Provided data:

*****

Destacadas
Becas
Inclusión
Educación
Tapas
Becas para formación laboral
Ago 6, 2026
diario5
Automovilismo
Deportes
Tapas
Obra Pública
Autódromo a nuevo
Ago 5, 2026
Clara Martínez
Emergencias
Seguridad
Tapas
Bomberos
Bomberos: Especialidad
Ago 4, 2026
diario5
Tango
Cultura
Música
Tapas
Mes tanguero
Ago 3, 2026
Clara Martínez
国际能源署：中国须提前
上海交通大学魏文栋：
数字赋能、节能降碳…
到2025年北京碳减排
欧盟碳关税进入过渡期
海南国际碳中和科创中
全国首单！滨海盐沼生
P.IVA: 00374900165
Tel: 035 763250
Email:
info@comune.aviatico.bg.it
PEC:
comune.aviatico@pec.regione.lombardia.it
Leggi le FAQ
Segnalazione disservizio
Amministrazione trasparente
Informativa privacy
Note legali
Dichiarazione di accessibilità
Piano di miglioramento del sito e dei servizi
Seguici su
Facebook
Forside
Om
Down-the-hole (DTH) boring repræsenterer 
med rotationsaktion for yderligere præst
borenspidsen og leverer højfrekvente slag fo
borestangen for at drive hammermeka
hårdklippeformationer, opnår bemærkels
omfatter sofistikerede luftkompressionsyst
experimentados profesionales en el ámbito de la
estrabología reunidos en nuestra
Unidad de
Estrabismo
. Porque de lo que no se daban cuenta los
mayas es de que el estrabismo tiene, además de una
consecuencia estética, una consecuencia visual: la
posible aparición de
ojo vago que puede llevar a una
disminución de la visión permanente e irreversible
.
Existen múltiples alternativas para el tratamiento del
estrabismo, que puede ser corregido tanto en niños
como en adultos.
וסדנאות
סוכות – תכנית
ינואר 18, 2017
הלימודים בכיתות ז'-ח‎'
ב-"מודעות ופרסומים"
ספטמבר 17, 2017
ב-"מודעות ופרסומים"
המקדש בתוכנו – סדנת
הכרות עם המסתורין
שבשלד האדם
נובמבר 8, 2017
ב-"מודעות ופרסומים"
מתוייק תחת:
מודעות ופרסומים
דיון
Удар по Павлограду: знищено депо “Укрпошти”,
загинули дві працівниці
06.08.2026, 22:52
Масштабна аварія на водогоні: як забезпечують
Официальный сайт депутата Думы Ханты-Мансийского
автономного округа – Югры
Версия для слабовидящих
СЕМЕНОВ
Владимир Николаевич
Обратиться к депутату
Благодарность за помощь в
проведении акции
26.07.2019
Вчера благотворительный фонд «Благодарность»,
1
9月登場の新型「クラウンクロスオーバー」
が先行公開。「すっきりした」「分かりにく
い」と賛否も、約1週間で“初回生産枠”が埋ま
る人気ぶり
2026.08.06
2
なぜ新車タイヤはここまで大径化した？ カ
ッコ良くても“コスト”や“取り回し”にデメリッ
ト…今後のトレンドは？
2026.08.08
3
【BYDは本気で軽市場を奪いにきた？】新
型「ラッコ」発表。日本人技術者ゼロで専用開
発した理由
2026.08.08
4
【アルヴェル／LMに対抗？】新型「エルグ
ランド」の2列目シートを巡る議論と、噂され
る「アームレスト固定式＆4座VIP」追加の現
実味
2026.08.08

*****

What you need to do: Copy the listing above. Match every line exactly.

Final answer:
Destacadas
Becas
Inclusión
Educación
Tapas
Becas para formación laboral
Ago 6, 2026
diario5
Automovilismo
Deportes
Tapas
Obra Pública
Autódromo a nuevo
Ago 5, 2026
Clara Martínez
Emergencias
Seguridad
Tapas
Bomberos
Bomberos: Especialidad
Ago 4, 2026
diario5
Tango
Cultura
Música
Tapas
Mes tanguero
Ago 3, 2026
Clara Martínez
国际能源署：中国须提前
上海交通大学魏文栋：
数字赋能、节能降碳…
到2025年北京碳减排
欧盟碳关税进入过渡期
海南国际碳中和科创中
全国首单！滨海盐沼生
P.IVA: 00374900165
Tel: 035 763250
Email:
info@comune.aviatico.bg.it
PEC:
comune.aviatico@pec.regione.lombardia.it
Leggi le FAQ
Segnalazione disservizio
Amministrazione trasparente
Informativa privacy
Note legali
Dichiarazione di accessibilità
Piano di miglioramento del sito e dei servizi
Seguici su
Facebook
Forside
Om
Down-the-hole (DTH) boring repræsenterer 
med rotationsaktion for yderligere præst
borenspidsen og leverer højfrekvente slag fo
borestangen for at drive hammermeka
hårdklippeformationer, opnår bemærkels
omfatter sofistikerede luftkompressionsyst
experimentados profesionales en el ámbito de la
estrabología reunidos en nuestra
Unidad de
Estrabismo
. Porque de lo que no se daban cuenta los
mayas es de que el estrabismo tiene, además de una
consecuencia estética, una consecuencia visual: la
posible aparición de
ojo vago que puede llevar a una
disminución de la visión permanente e irreversible
.
Existen múltiples alternativas para el tratamiento del
estrabismo, que puede ser corregido tanto en niños
como en adultos.
וסדנאות
סוכות – תכנית
ינואר 18, 2017
הלימודים בכיתות ז'-ח‎'
ב-"מודעות ופרסומים"
ספטמבר 17, 2017
ב-"מודעות ופרסומים"
המקדש בתוכנו – סדנת
הכרות עם המסתורין
שבשלד האדם
נובמבר 8, 2017
ב-"מודעות ופרסומים"
מתוייק תחת:
מודעות ופרסומים
דיון
Удар по Павлограду: знищено депо “Укрпошти”,
загинули дві працівниці
06.08.2026, 22:52
Масштабна аварія на водогоні: як забезпечують
Официальный сайт депутата Думы Ханты-Мансийского
автономного округа – Югры
Версия для слабовидящих
СЕМЕНОВ
Владимир Николаевич
Обратиться к депутату
Благодарность за помощь в
проведении акции
26.07.2019
Вчера благотворительный фонд «Благодарность»,
1
9月登場の新型「クラウンクロスオーバー」
が先行公開。「すっきりした」「分かりにく
い」と賛否も、約1週間で“初回生産枠”が埋ま
る人気ぶり
2026.08.06
2
なぜ新車タイヤはここまで大径化した？ カ
ッコ良くても“コスト”や“取り回し”にデメリッ
ト…今後のトレンドは？
2026.08.08
3
【BYDは本気で軽市場を奪いにきた？】新
型「ラッコ」発表。日本人技術者ゼロで専用開
発した理由
2026.08.08
4
【アルヴェル／LMに対抗？】新型「エルグ
ランド」の2列目シートを巡る議論と、噂され
る「アームレスト固定式＆4座VIP」追加の現
実味
2026.08.08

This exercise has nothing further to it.